Diante da ausência de organizações paralelas aos sindicatos que substituam esses instrumentos, a nível nacional, tal queda histórica representa um quadro de baixo grau de organização dos trabalhadores na luta econômica, um período de baixa nos enfrentamentos aos patrões, o que é reforçado com os mais recentes dados das greves.

A pequena elevação na sindicalização em 2024 foi comemorada pelas centrais pelegas, que não perderam a oportunidade e a cara de pau de lançar uma nota com autoelogios: “ela [a nova taxa] é resultado de muito trabalho. Mesmo diante do desmonte institucional e dos cortes impostos ao movimento sindical, as ações de base não apenas resistiram, como se intensificaram. A presença constante nos locais de trabalho, a capacidade de organização e as estratégias de mobilização estão promovendo um reencontro entre trabalhadores e seus sindicatos”. Os trabalhadores bem sabem o quanto de “trabalho” essa corja tem, nos palácios do governo; o quanto estão sempre presentes nos locais de trabalho – para ficar de conchavos com os patrões!
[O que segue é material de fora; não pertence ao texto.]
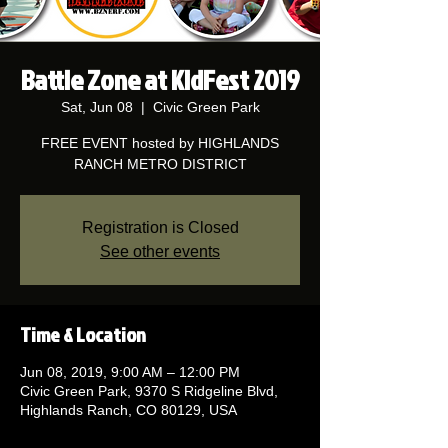
Battle Zone at KidFest 2019
Sat, Jun 08
  |  
Civic Green Park
FREE EVENT hosted by HIGHLANDS
RANCH METRO DISTRICT
Registration is Closed
See other events
Time & Location
Jun 08, 2019, 9:00 AM – 12:00 PM
Civic Green Park, 9370 S Ridgeline Blvd,
Highlands Ranch, CO 80129, USA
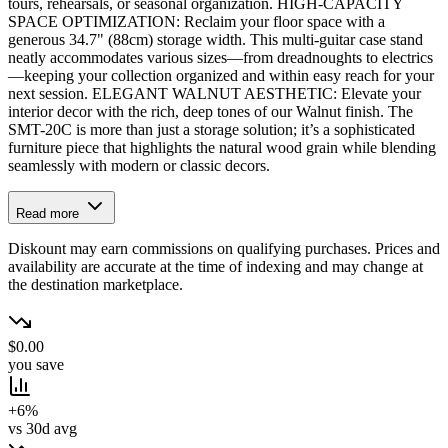
tours, rehearsals, or seasonal organization. HIGH-CAPACITY
SPACE OPTIMIZATION: Reclaim your floor space with a
generous 34.7" (88cm) storage width. This multi-guitar case stand
neatly accommodates various sizes—from dreadnoughts to electrics
—keeping your collection organized and within easy reach for your
next session. ELEGANT WALNUT AESTHETIC: Elevate your
interior decor with the rich, deep tones of our Walnut finish. The
SMT-20C is more than just a storage solution; it’s a sophisticated
furniture piece that highlights the natural wood grain while blending
seamlessly with modern or classic decors.
Read more
Diskount may earn commissions on qualifying purchases. Prices and
availability are accurate at the time of indexing and may change at
the destination marketplace.
$0.00
you save
+6%
vs 30d avg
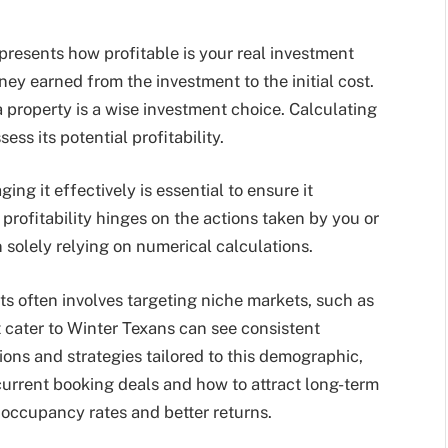
represents how profitable is your real investment
ey earned from the investment to the initial cost.
a property is a wise investment choice. Calculating
ess its potential profitability.
ng it effectively is essential to ensure it
profitability hinges on the actions taken by you or
solely relying on numerical calculations.
s often involves targeting niche markets, such as
t cater to Winter Texans can see consistent
ons and strategies tailored to this demographic,
current booking deals and how to attract long-term
 occupancy rates and better returns.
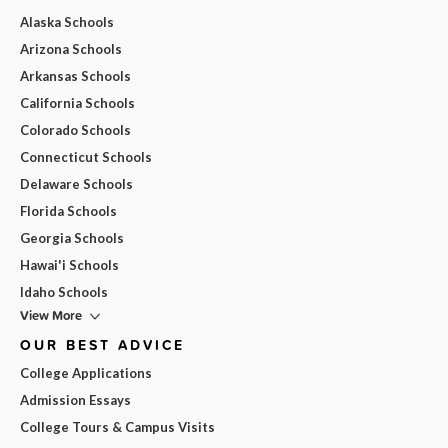
Alaska Schools
Arizona Schools
Arkansas Schools
California Schools
Colorado Schools
Connecticut Schools
Delaware Schools
Florida Schools
Georgia Schools
Hawai'i Schools
Idaho Schools
View More
OUR BEST ADVICE
College Applications
Admission Essays
College Tours & Campus Visits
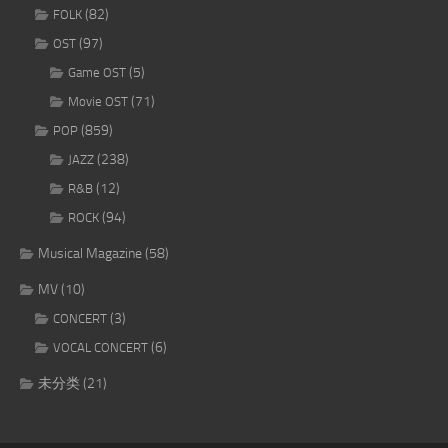
(82)
FOLK
(97)
OST
(5)
Game OST
(71)
Movie OST
(859)
POP
(238)
JAZZ
(12)
R&B
(94)
ROCK
Musical Magazine
(58)
MV
(10)
(3)
CONCERT
(6)
VOCAL CONCERT
未分类
(21)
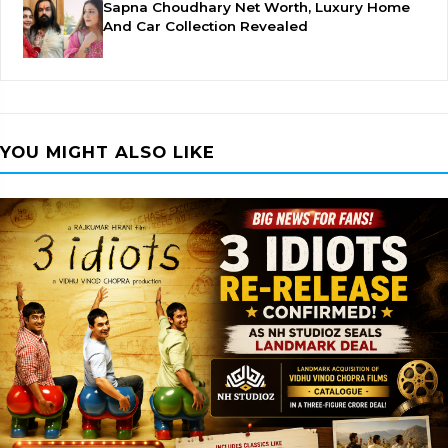
Sapna Choudhary Net Worth, Luxury Home
And Car Collection Revealed
YOU MIGHT ALSO LIKE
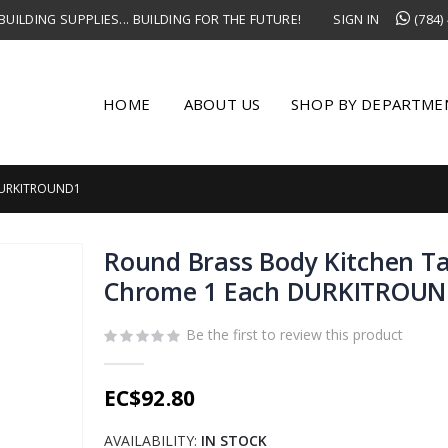
UILDING SUPPLIES... BUILDING FOR THE FUTURE!
SIGN IN
(784)
HOME
ABOUT US
SHOP BY DEPARTME
DURKITROUND1
Round Brass Body Kitchen T
Chrome 1 Each DURKITROU
Be the first to review this product
EC$92.80
AVAILABILITY:
IN STOCK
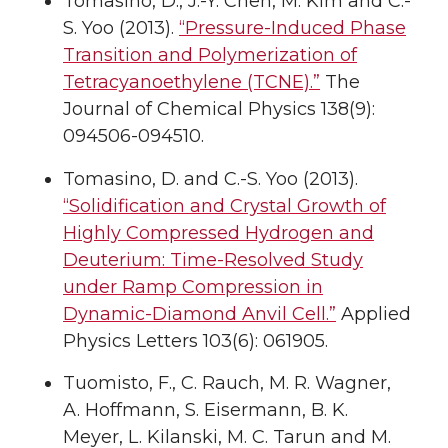
Tomasino, D., J.-Y. Chen, M. Kim and C.-
S. Yoo (2013).
“Pressure-Induced Phase
Transition and Polymerization of
Tetracyanoethylene (TCNE).”
The
Journal of Chemical Physics 138(9):
094506-094510.
Tomasino, D. and C.-S. Yoo (2013).
“Solidification and Crystal Growth of
Highly Compressed Hydrogen and
Deuterium: Time-Resolved Study
under Ramp Compression in
Dynamic-Diamond Anvil Cell.”
Applied
Physics Letters 103(6): 061905.
Tuomisto, F., C. Rauch, M. R. Wagner,
A. Hoffmann, S. Eisermann, B. K.
Meyer, L. Kilanski, M. C. Tarun and M.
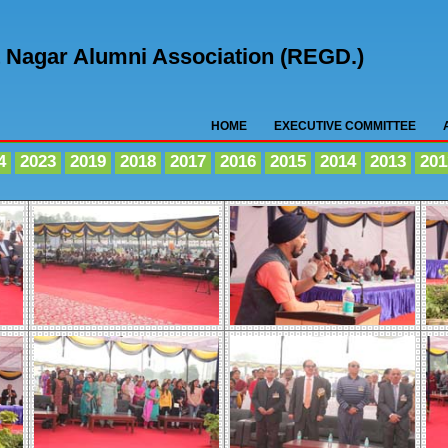
nt Nagar Alumni Association (REGD.)
HOME
EXECUTIVE COMMITTEE
4
2023
2019
2018
2017
2016
2015
2014
2013
201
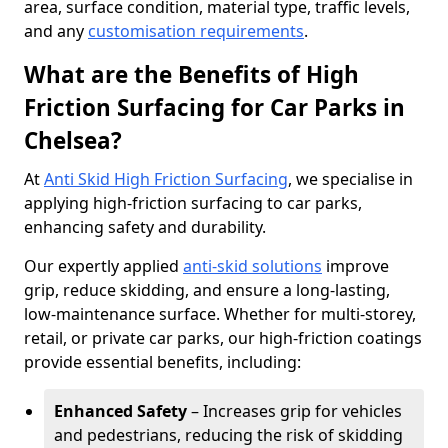
area, surface condition, material type, traffic levels,
and any
customisation requirements
.
What are the Benefits of High
Friction Surfacing for Car Parks in
Chelsea?
At
Anti Skid High Friction Surfacing
, we specialise in
applying high-friction surfacing to car parks,
enhancing safety and durability.
Our expertly applied
anti-skid solutions
improve
grip, reduce skidding, and ensure a long-lasting,
low-maintenance surface. Whether for multi-storey,
retail, or private car parks, our high-friction coatings
provide essential benefits, including:
Enhanced Safety
– Increases grip for vehicles
and pedestrians, reducing the risk of skidding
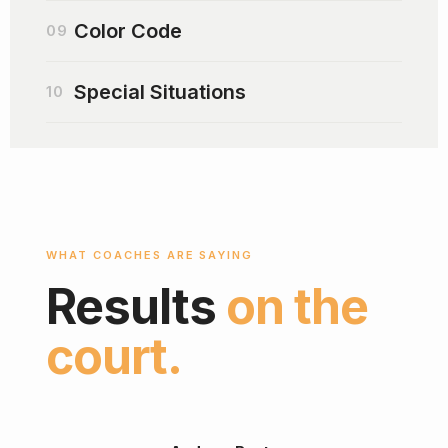
Color Code
09
Special Situations
10
WHAT COACHES ARE SAYING
Results
on the
court.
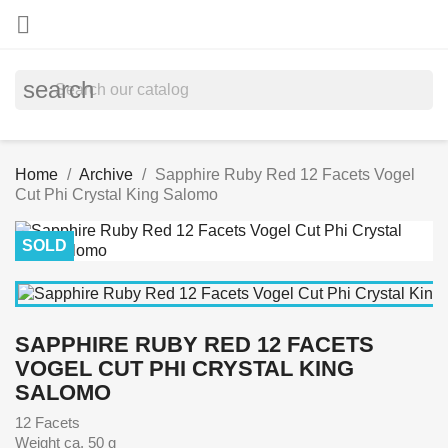

search
Home
Archive
Sapphire Ruby Red 12 Facets Vogel
Cut Phi Crystal King Salomo
SOLD
SAPPHIRE RUBY RED 12 FACETS
VOGEL CUT PHI CRYSTAL KING
SALOMO
12 Facets
Weight ca. 50 g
Reconstruir a força e a organização dos trabalhadores a partir dos locais de trabalho e de suas lutas concretas!

As duas estatísticas sobre a luta sindical no Brasil analisadas indicam um quadro geral de contínua ofensiva dos patrões, domínio do peleguismo e dificuldade das bases dos trabalhadores de reagirem e avançarem em sua organização e luta. Mesmo o patamar de greves de hoje sendo melhor do que no período da pandemia, resultando inclusive em ganhos salariais reais, e a taxa de sindicalização encerrando anos seguidos de queda, a luta sindical se mostra, por vários outros fatores, ainda muito recuada.

Mas, como dizia o poeta, quando nossos inimigos dizem que a luta acabou, nós dizemos que ela apenas começou!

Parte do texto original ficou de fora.